Texte fourni >>

Cassius, dans sa réponse, proteste, relève ces mots et ajoute : "Ceux que tu
appelles philêdonoi sont philokaloi et
philodikaioi." (Lettres, IX, 18, 19.)
(120)
Les intermondes (intermundia, ta metakosmia, ta metaxu kosmôn
diastêmata) sont les intervalles vides qui, selon Épicure, séparent les
divers mondes formés par la rencontre des atomes. C'est là que les dieux,
immobiles au milieu des mouvements des sphères, jouissent de l'éternelle
félicité du repos.
(121)
Cicéron revient sans cesse sur les mêmes idées.
(122)
Encore une répétition.
(123)
On connaît l'histoire de Damon et de Pythias. Pythias, condamné à mort par Denys
le tyran, demanda quelques jours de délai : Damon le pythagoricien se remit
comme otage entre les mains du tyran, et Pythias resta libre ; mais il revint an
jour prescrit pour reprendre sa place et subir sa peine. Le tyran touché lui fit
grâce.
(124)

Enregistrements fournis >>

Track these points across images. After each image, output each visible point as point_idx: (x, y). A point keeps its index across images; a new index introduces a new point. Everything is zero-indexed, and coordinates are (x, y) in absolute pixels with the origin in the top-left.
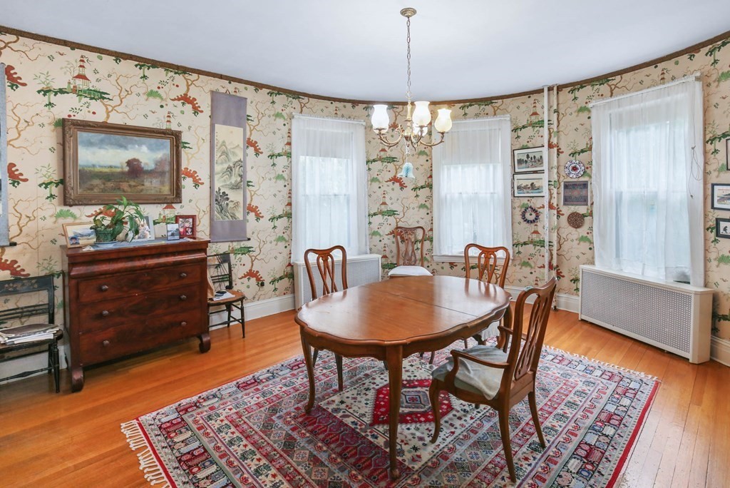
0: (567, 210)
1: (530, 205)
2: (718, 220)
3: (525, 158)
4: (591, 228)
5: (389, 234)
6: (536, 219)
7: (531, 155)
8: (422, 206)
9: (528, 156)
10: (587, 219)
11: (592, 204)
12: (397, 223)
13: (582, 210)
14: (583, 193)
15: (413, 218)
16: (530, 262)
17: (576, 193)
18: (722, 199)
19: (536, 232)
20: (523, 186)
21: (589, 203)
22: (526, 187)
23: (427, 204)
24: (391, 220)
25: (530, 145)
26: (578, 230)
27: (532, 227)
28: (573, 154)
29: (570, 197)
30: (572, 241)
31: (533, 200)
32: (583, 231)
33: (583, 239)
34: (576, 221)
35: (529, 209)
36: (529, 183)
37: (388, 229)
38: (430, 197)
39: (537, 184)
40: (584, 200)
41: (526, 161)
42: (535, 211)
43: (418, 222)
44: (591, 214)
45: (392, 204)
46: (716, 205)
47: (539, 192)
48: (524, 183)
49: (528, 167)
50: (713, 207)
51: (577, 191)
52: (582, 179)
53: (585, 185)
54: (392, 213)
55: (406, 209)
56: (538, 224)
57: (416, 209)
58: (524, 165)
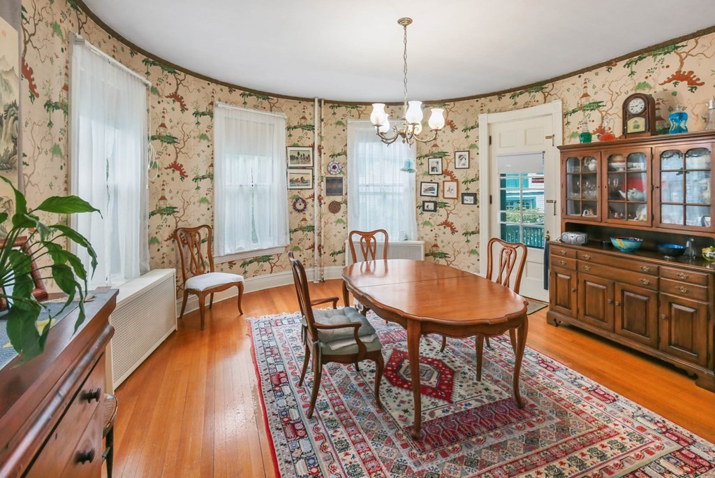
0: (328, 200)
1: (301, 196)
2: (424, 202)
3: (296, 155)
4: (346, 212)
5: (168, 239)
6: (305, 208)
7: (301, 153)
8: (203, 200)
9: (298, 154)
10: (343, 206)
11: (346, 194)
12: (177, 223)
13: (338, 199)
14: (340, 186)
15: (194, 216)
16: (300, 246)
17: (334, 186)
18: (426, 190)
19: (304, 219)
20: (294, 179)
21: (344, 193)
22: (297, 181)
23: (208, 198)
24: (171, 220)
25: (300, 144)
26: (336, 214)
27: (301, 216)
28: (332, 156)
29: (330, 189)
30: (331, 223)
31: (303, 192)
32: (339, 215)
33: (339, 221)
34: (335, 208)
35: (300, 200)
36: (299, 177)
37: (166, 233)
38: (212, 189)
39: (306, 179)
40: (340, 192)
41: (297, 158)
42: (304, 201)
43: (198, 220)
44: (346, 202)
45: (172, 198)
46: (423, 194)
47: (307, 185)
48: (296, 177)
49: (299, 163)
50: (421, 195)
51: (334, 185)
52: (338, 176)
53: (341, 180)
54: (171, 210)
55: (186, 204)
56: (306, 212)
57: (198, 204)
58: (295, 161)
==
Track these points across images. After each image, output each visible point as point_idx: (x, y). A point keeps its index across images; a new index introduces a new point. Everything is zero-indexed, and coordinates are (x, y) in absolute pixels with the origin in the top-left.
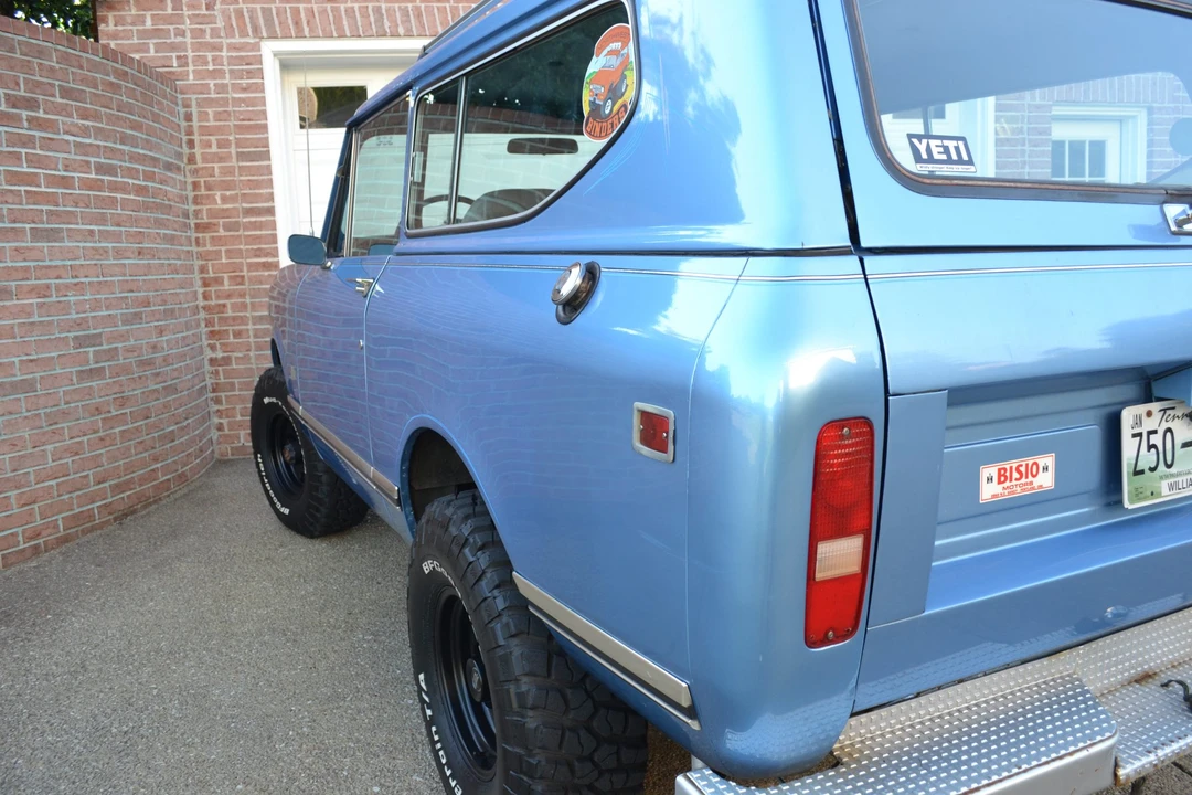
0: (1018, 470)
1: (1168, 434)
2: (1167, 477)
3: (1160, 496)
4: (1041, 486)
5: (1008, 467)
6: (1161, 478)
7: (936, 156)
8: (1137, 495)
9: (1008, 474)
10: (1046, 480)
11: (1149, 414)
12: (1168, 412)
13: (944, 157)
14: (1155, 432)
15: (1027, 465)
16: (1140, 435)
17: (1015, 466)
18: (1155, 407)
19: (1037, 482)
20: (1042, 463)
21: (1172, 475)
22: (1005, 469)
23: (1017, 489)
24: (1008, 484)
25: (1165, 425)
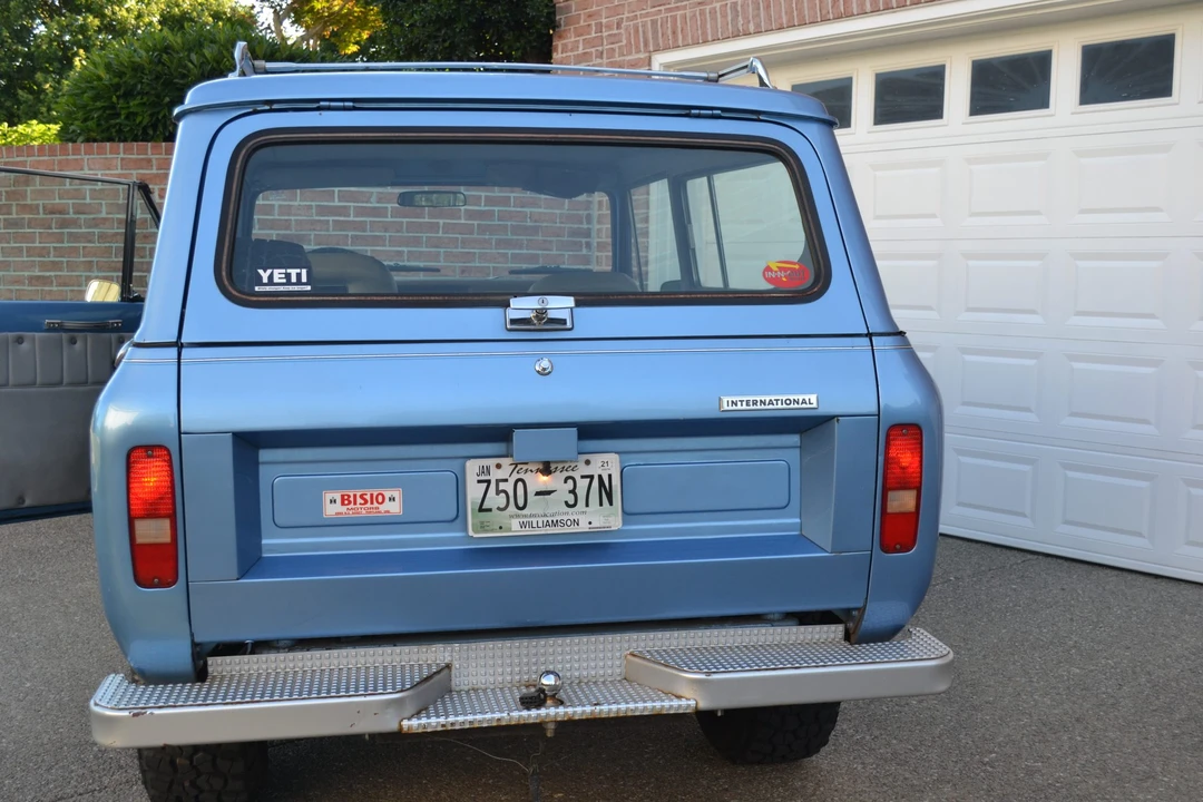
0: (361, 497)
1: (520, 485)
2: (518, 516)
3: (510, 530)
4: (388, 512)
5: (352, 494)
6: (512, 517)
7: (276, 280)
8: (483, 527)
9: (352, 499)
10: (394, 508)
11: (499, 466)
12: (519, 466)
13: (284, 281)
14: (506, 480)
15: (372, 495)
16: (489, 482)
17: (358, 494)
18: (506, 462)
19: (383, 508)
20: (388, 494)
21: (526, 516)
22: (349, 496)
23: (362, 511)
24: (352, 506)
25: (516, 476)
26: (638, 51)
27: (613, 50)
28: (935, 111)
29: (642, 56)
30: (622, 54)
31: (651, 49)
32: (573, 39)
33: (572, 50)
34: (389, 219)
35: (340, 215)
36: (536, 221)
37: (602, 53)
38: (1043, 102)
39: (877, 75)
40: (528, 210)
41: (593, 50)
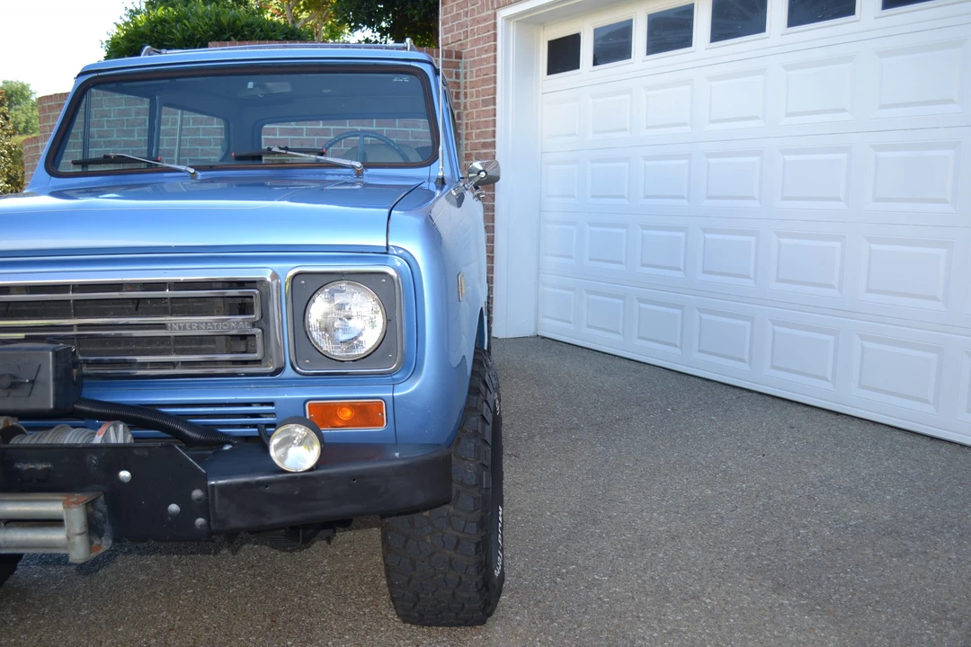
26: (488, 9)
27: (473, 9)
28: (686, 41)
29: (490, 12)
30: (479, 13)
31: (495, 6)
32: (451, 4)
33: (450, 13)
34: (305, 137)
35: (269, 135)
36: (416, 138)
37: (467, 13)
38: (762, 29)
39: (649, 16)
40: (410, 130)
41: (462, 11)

Tâches à réaliser >>
(1) Répondez aux questions suivantes à l'aide du texte fourni.
(a) Selon Épicure, qu'est-ce qui sépare les divers mondes formés par la rencontre des atomes ?
(b) Par qui Pythias fut-il condamné à mort ?
(c) Que fit Damon le pythagoricien pour que Pythias reste libre ?
(2) Citez le passage du texte fourni qui commence par les mots contenant "Cassius, dans sa" et se termine par "IX, 18, 19.)".

Exercice corrigé >>
(1)
(a) Des intervalles vides, les intermondes.
(b) Par Denys le tyran.
(c) Il se remit comme otage entre les mains du tyran.

(2)
Cassius, dans sa réponse, proteste, relève ces mots et ajoute : "Ceux que tu
appelles philêdonoi sont philokaloi et
philodikaioi." (Lettres, IX, 18, 19.)